Le ministre malien des Affaires étrangères a accusé des pays voisins d’abriter des groupes armés opérant sur le territoire malien, dans un contexte de dégradation des relations régionales.
Le différend avec la Mauritanie s’est accentué à la suite d’allégations d’incursions militaires transfrontalières, rejetées par Nouakchott.
Les tensions régionales s’étendent également, le Niger ayant précédemment accusé certains pays d’Afrique de l’Ouest de soutenir des activités déstabilisatrices, entraînant des frictions diplomatiques et des perturbations sur des axes stratégiques.
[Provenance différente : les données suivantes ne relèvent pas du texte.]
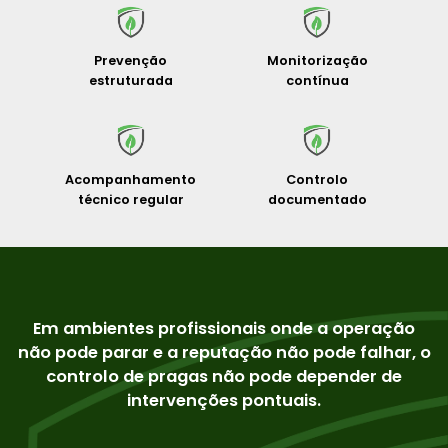
Prevenção
Monitorização
estruturada
contínua
Acompanhamento
Controlo
técnico regular
documentado
Em ambientes profissionais onde a operação
não pode parar e a reputação não pode falhar, o
controlo de pragas não pode depender de
intervenções pontuais.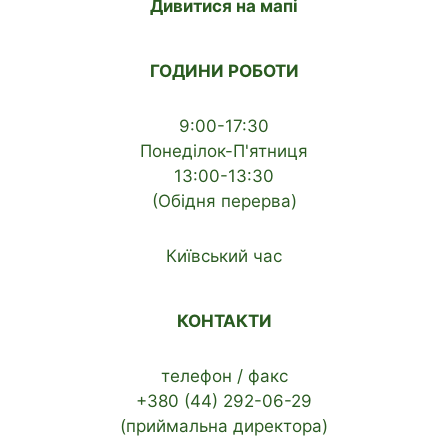
Дивитися на мапі
ГОДИНИ РОБОТИ
9:00-17:30
Понеділок-П'ятниця
13:00-13:30
(Обідня перерва)
Київський час
КОНТАКТИ
телефон / факс
+380 (44) 292-06-29
(приймальна директора)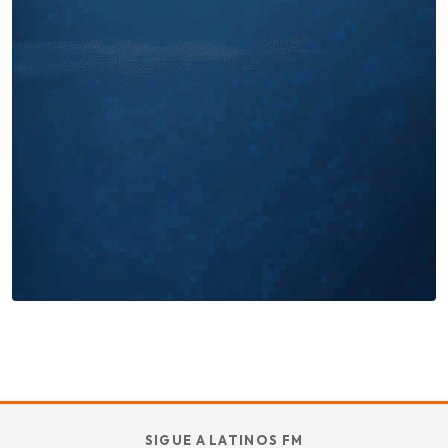
Miles buscan sabor latino
cada día
. No te quedes fuera.
Añade tu restaurante
GUÍA · ESPAÑA
SABOR
TU
SIGUE A LATINOS FM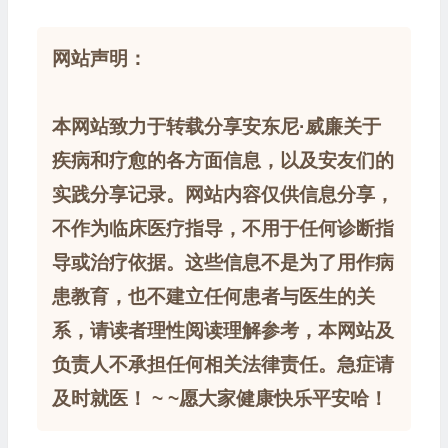
网站声明：
本网站致力于转载分享安东尼·威廉关于
疾病和疗愈的各方面信息，以及安友们的
实践分享记录。网站内容仅供信息分享，
不作为临床医疗指导，不用于任何诊断指
导或治疗依据。这些信息不是为了用作病
患教育，也不建立任何患者与医生的关
系，请读者理性阅读理解参考，本网站及
负责人不承担任何相关法律责任。急症请
及时就医！ ~ ~愿大家健康快乐平安哈！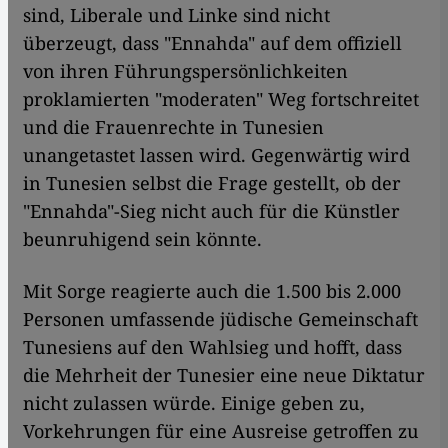
sind, Liberale und Linke sind nicht
überzeugt, dass "Ennahda" auf dem offiziell
von ihren Führungspersönlichkeiten
proklamierten "moderaten" Weg fortschreitet
und die Frauenrechte in Tunesien
unangetastet lassen wird. Gegenwärtig wird
in Tunesien selbst die Frage gestellt, ob der
"Ennahda"-Sieg nicht auch für die Künstler
beunruhigend sein könnte.
Mit Sorge reagierte auch die 1.500 bis 2.000
Personen umfassende jüdische Gemeinschaft
Tunesiens auf den Wahlsieg und hofft, dass
die Mehrheit der Tunesier eine neue Diktatur
nicht zulassen würde. Einige geben zu,
Vorkehrungen für eine Ausreise getroffen zu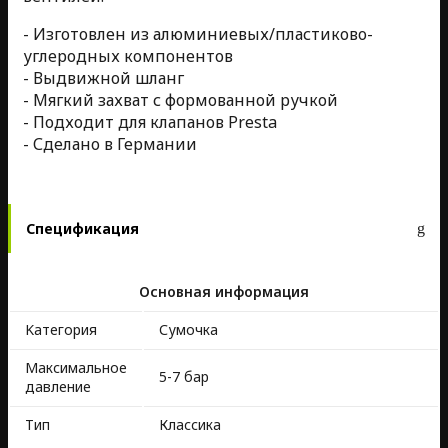
- Изготовлен из алюминиевых/пластиково-
углеродных компонентов
- Выдвижной шланг
- Мягкий захват с формованной ручкой
- Подходит для клапанов Presta
- Сделано в Германии
Спецификация
Основная информация
Kатегория
Сумочка
Максимальное
5-7 бар
давление
Тип
Классика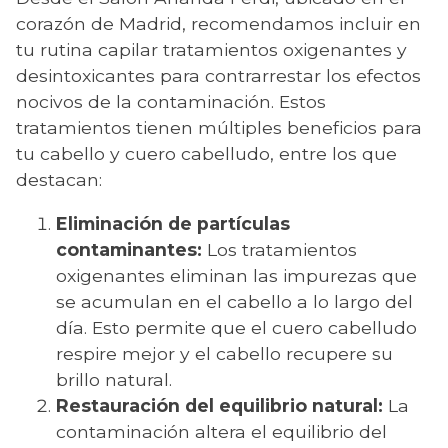
corazón de Madrid, recomendamos incluir en
tu rutina capilar tratamientos oxigenantes y
desintoxicantes para contrarrestar los efectos
nocivos de la contaminación. Estos
tratamientos tienen múltiples beneficios para
tu cabello y cuero cabelludo, entre los que
destacan:
Eliminación de partículas
contaminantes:
Los tratamientos
oxigenantes eliminan las impurezas que
se acumulan en el cabello a lo largo del
día. Esto permite que el cuero cabelludo
respire mejor y el cabello recupere su
brillo natural.
Restauración del equilibrio natural:
La
contaminación altera el equilibrio del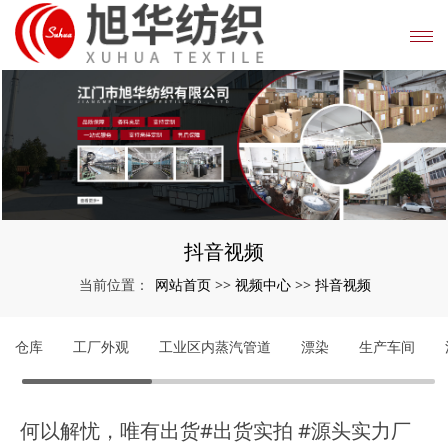
抖音视频
网站首页
视频中心
抖音视频
当前位置：
>>
>>
仓库
工厂外观
工业区内蒸汽管道
漂染
生产车间
何以解忧，唯有出货#出货实拍 #源头实力厂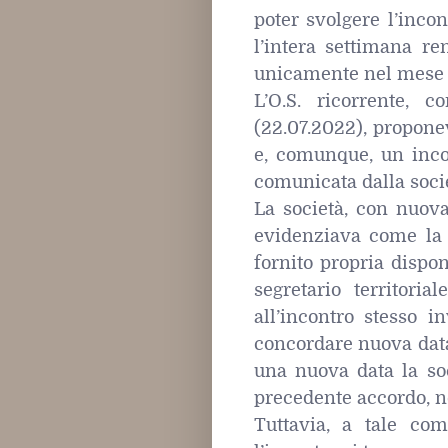
poter svolgere l’incon
l’intera settimana r
unicamente nel mese 
L’O.S. ricorrente, 
(22.07.2022), propone
e, comunque, un incon
comunicata dalla soci
La società, con nuova
evidenziava come la 
fornito propria dispon
segretario territoria
all’incontro stesso in
concordare nuova data
una nuova data la soc
precedente accordo, n
Tuttavia, a tale com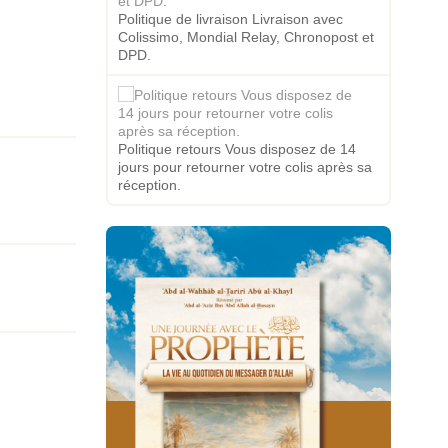
Politique de livraison Livraison avec
Colissimo, Mondial Relay, Chronopost et
DPD.
Politique retours Vous disposez de 14
jours pour retourner votre colis après sa
réception.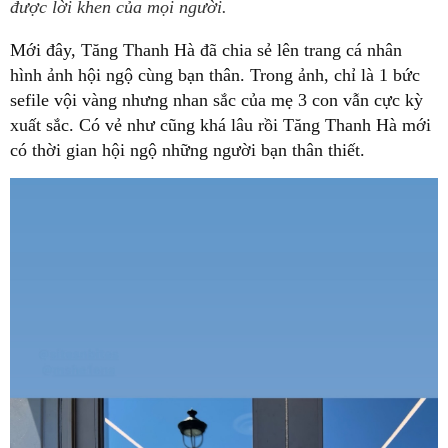
được lời khen của mọi người.
Mới đây, Tăng Thanh Hà đã chia sẻ lên trang cá nhân
hình ảnh hội ngộ cùng bạn thân. Trong ảnh, chỉ là 1 bức
sefile vội vàng nhưng nhan sắc của mẹ 3 con vẫn cực kỳ
xuất sắc. Có vẻ như cũng khá lâu rồi Tăng Thanh Hà mới
có thời gian hội ngộ những người bạn thân thiết.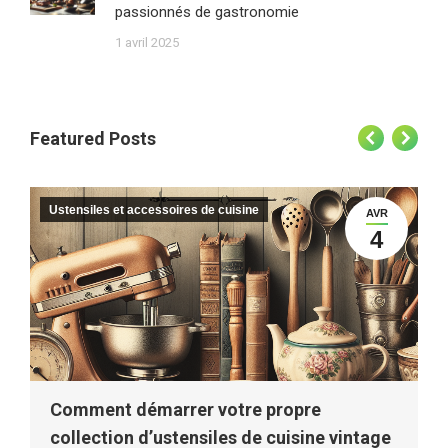
passionnés de gastronomie
1 avril 2025
Featured Posts
Ustensiles et accessoires de cuisine
AVR
4
Comment démarrer votre propre
collection d’ustensiles de cuisine vintage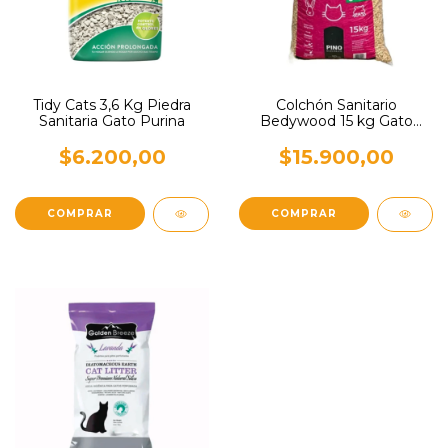
Tidy Cats 3,6 Kg Piedra
Colchón Sanitario
Sanitaria Gato Purina
Bedywood 15 kg Gato
Mascotas
$6.200,00
$15.900,00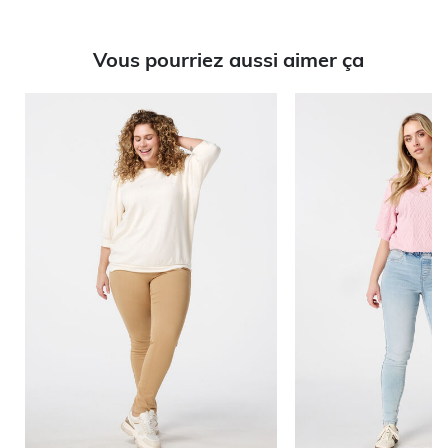
Vous pourriez aussi aimer ça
Lors du forum, le ministre nigérien des Affaires étrangères a vivement critiqué la France, l’accusant de poursuivre des politiques visant à maintenir son influence.
Il a également dénoncé ce qu’il considère comme une incohérence des partenaires occidentaux dans la lutte contre le terrorisme.
Les responsables maliens et nigériens ont réitéré des accusations d’ingérence extérieure dans les conflits du nord du Mali, accusations rejetées par les parties concernées.
Sur le plan régional, la rupture avec la Communauté économique des États de l’Afrique de l’Ouest semble se consolider, le Mali excluant tout retour tout en se disant ouvert à une coopération limitée en matière de commerce et de circulation.
Cette évolution met en évidence une fragmentation croissante des architectures de sécurité dans la région.
Les analystes estiment que cette division pourrait prolonger l’instabilité, dans un contexte de baisse de la coopération et de méfiance accrue entre les acteurs.